Con sentenza n. 19565 del 18.9.2020, la Corte di Cassazione si è pronunciata in merito alla validità di una clausola che autorizzava le parti di un contratto di mediazione immobiliare a recedere anticipatamente dallo stesso, previa corresponsione all’altra parte di una penale per il recesso dell’1% sul valore di vendita dell’immobile.

Di fatto, quindi, il mediatore si era riservato il diritto di ricevere un compenso – sotto forma di penale – anche nel caso in cui l’affare non si fosse concluso per il suo intervento.

Nel caso di specie, infatti, i venditori dell’immobile avevano esercitato il recesso anticipato, non ritenendo congruo il prezzo di vendita del loro immobile.

L’agenzia immobiliare quindi, con decreto ingiuntivo, aveva comunque preteso il pagamento della penale dell’1% del valore del bene (in ragione della predetta clausola).

Il ragionamento svolto dalla Corte di Cassazione, nel caso di specie, verte sul disposto dell’art. 33 del Codice del Consumo (Decreto legislativo, 06/09/2005 n° 206), norma che prevede la nullità della clausola che imponga al consumatore inadempiente il pagamento di una somma eccessiva a titolo di risarcimento o clausola penale.

La Cassazione ricorda che il sistema di tutela introdotto con il Codice del Consumo è finalizzato a proteggere quella parte (il consumatore) che si trova in una posizione di inferiorità rispetto al professionista, sia per quanto riguarda il potere negoziale sia per quanto riguarda il livello di informazione.

Per tali ragioni, l’art. 33 del Codice del Consumo elenca una serie di clausole da ritenersi automaticamente (art. 33, comma 1) o presumibilmente (art. 33, comma 2) nulle.

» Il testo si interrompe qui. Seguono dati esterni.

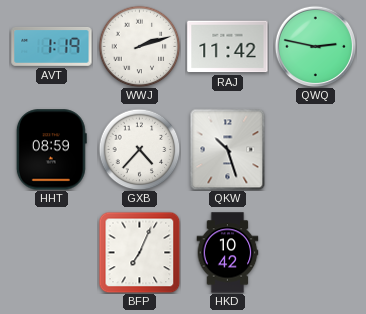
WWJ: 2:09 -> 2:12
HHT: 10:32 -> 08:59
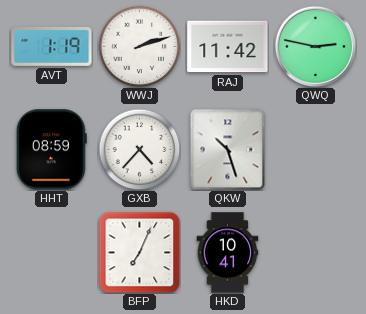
HKD: 10:42 -> 10:41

In questo secondo caso, infatti, il professionista sarà legittimato a fornire la c.d. prova contraria, ovvero avrà la facoltà di dimostrare la validità della clausola in questione in quanto oggetto di specifica trattativa individuale fra le parti (in conformità a quanto previsto dall’art. 34, comma 4).

Ebbene, nel caso in esame la Cassazione ricorda che la clausola che attribuisca al mediatore il diritto alla provvigione anche nel caso di mancata effettuazione dell’affare per fatto imputabile al venditore, può presumersi vessatoria se le parti non abbiano espressamente pattuito un meccanismo di adeguamento di tale importo all’attività sino a quel momento concretamente espletata dal mediatore.
In caso contrario infatti, potrebbero verificarsi situazioni di indebito arricchimento ai danni del contraente debole.

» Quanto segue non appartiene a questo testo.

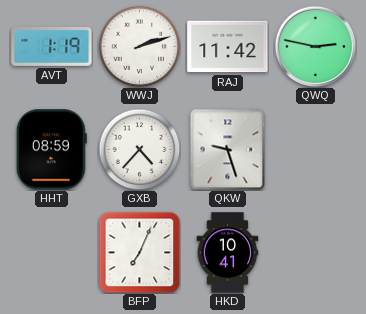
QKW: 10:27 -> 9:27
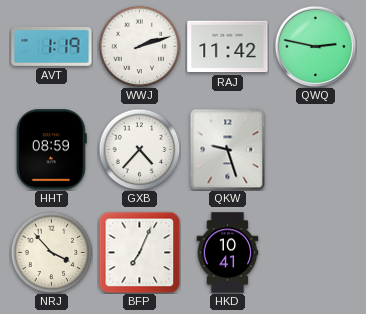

Inoltre, secondo la Corte, anche qualora il professionista dimostri d’aver negoziato con il consumatore quella specifica clausola, resta comunque un dovere d’ufficio del Giudice quello di accertare la natura vessatoria di una clausola inserita in un contratto fra consumatore e professionista, e ciò al fine di ovviare allo squilibrio che esiste fra le parti.

La Suprema Corte pertanto, accogliendo il ricorso dei venditori, ha pronunciato i seguenti principi di diritto:

“ La clausola che attribuisca al mediatore il diritto alla provvigione anche in caso di recesso da parte del venditore può presumersi vessatoria quando il compenso non trova giustificazione nella prestazione svolta dal mediatore. E’ compito del giudice di merito valutare se una qualche attività sia stata svolta dal mediatore attraverso le attività propedeutiche e necessarie per la ricerca di soggetti interessati all’acquisto del bene”.

“Si presume vessatoria la clausola che consente al professionista di trattenere una somma di denaro versata dal consumatore se quest’ultimo non conclude il contratto o recede da esso, senza prevedere il diritto del consumatore di esigere dal professionista il doppio della somma corrisposta se è quest’ultimo a non concludere il contratto oppure a recedere”.